I have spoken with J.K. Rowling to express my profound disappointment that she has chosen to use her remarkable gifts to create a narrative that diminishes the identity of trans and nonbinary people, undermining the validity and integrity of the entire transgender community—one that disproportionately suffers from violence, discrimination, harassment, and exclusion and, as a result, experiences high rates of suicide, suicide attempts, homelessness, and mental and bodily harm. Black trans women and trans youth in particular are targeted.

She concluded that:

Trans rights are human rights. J.K. Rowling’s attacks upon the transgender community are inconsistent with the fundamental beliefs and values of RFK Human Rights and represent a repudiation of my father’s vision.

Rowling shot back with her own statement, in which she claims she gave money to LGBTQ charities so can’t be transphobic, that lots of people wrote her letters saying she’s totally right about everything, and provided a link to a website with a big donate button on it run by a group of doctors whose names only seem to show up on right-wing sites. Funny that.

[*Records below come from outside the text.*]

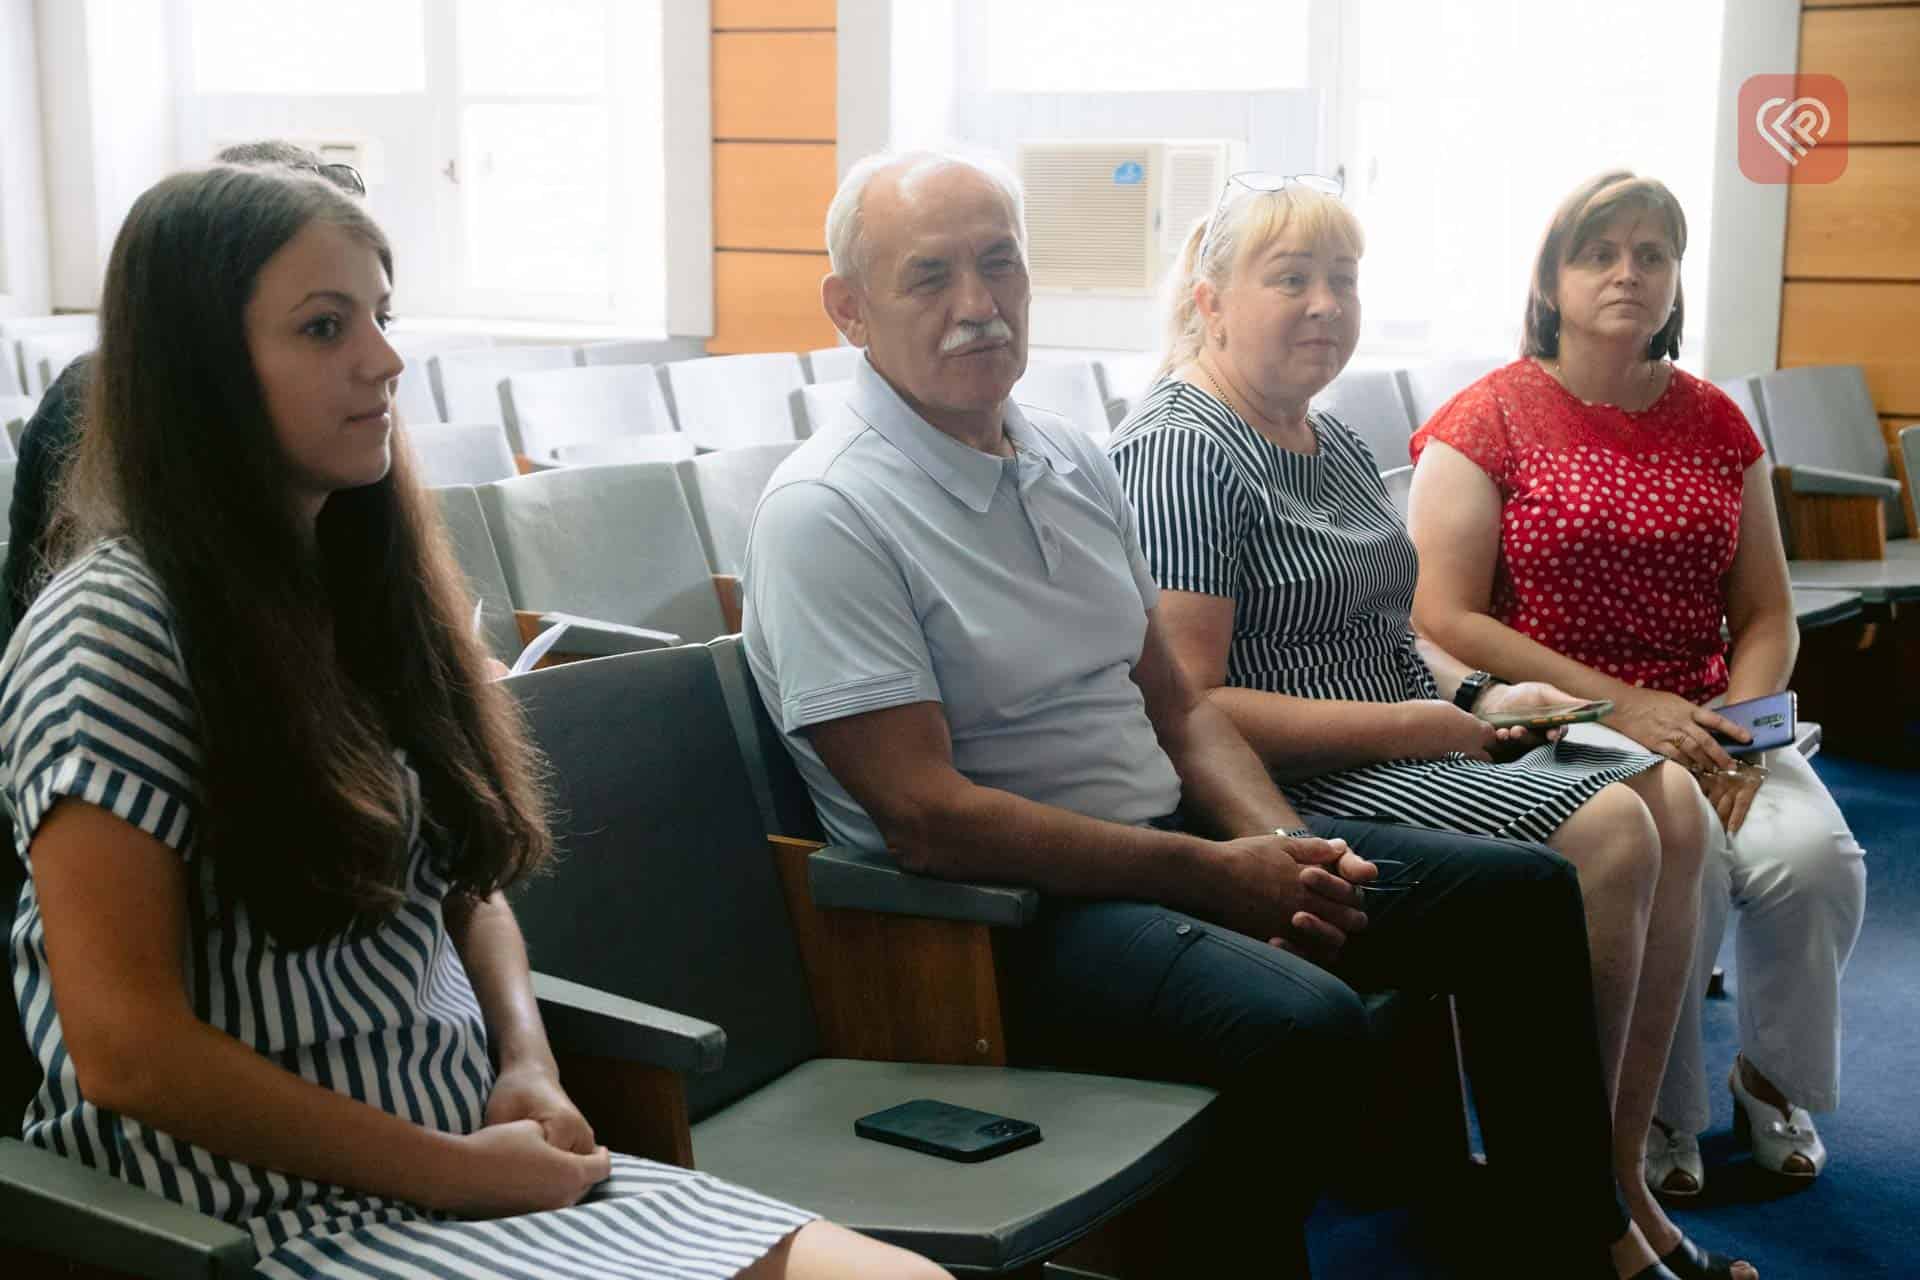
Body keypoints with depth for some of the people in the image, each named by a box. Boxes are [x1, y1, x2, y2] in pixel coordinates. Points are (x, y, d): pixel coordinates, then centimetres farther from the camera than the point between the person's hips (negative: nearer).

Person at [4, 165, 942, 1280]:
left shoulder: (366, 584, 12)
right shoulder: (113, 626, -11)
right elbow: (127, 1052, -15)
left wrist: (530, 1063, 0)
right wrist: (456, 1171, -12)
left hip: (490, 1164, 7)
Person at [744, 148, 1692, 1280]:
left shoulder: (1072, 461, 10)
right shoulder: (827, 514, -15)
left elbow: (1176, 706, 14)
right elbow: (927, 817, -21)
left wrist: (1285, 848, -6)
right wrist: (1212, 876, -19)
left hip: (1172, 837, 9)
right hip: (1005, 910, -8)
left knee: (1523, 891, 6)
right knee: (1307, 1025, -34)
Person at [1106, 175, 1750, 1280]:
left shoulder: (1332, 440, 18)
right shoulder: (1180, 453, -14)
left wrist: (1478, 695, 4)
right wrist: (1401, 728, -19)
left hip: (1404, 740, 10)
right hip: (1305, 779, -10)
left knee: (1671, 801, -4)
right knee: (1605, 835, -21)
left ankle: (1619, 1177, 1)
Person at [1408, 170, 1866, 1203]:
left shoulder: (1714, 423, 13)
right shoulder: (1488, 421, -1)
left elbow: (1765, 616, 14)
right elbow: (1445, 621, -9)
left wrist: (1736, 725, -8)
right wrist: (1623, 705, -16)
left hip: (1702, 718, 4)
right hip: (1551, 719, -4)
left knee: (1814, 854, -23)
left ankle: (1777, 1081, 6)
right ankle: (1661, 1116, -5)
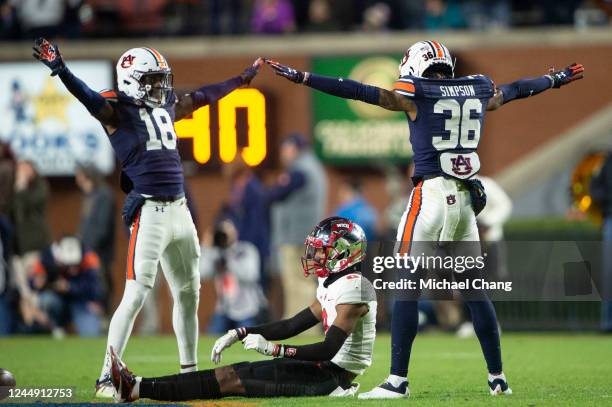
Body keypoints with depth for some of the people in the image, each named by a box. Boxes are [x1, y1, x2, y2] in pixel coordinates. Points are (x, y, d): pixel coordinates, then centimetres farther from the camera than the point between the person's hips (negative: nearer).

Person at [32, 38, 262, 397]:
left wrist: (241, 80, 42)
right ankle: (107, 378, -8)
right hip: (149, 213, -7)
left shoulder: (167, 108, 14)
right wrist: (60, 70, -43)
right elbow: (88, 97, -25)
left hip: (180, 210, 7)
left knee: (189, 294, 13)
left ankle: (190, 371, 25)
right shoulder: (118, 111, -6)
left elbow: (203, 97, 30)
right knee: (136, 296, -11)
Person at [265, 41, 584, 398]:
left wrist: (302, 77, -1)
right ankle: (498, 378, 15)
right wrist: (556, 79, 49)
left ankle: (398, 380, -8)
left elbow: (358, 91, -4)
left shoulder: (415, 95, -3)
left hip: (430, 195, -5)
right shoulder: (478, 90, 11)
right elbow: (514, 90, 29)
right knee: (475, 290, 13)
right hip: (466, 198, 5)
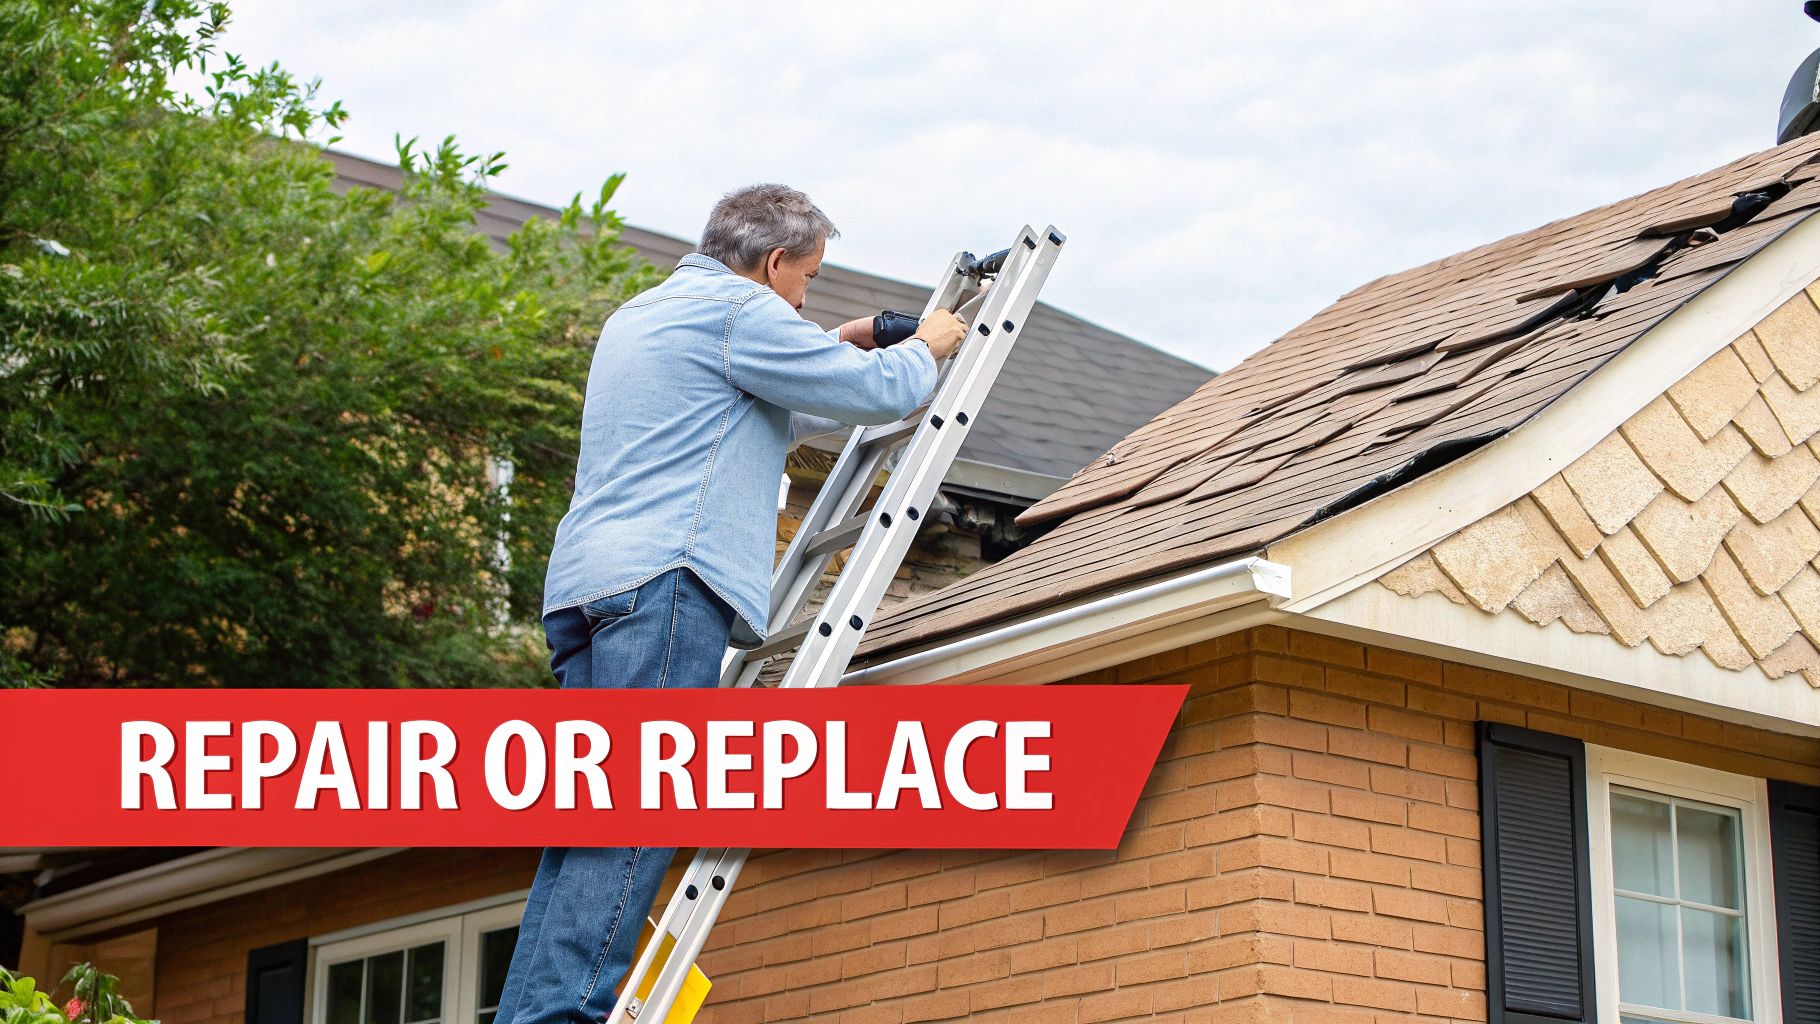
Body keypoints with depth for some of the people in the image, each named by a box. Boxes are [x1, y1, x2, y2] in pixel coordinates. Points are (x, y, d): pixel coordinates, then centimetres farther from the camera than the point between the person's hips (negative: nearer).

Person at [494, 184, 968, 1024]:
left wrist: (838, 353, 44)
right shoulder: (738, 308, 1)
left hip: (587, 581, 10)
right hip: (663, 581, -10)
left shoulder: (638, 316, 31)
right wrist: (924, 350, 22)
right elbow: (877, 394, 2)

It remains to be seen how much long term damage Rowling’s comments will do to her career, but perhaps one taster comes from the upcoming Harry Potter video game being developed by Avalanche Software. One of the selling points of the title is that Rowling has “very little direct involvement” with the project, which may be a hint that if she continues to trash her reputation, Warner Bros. will begin gently separating the author from her creation. J.K. Rowling shows no signs of admitting she’s wrong, either, so I expect this story to run and run.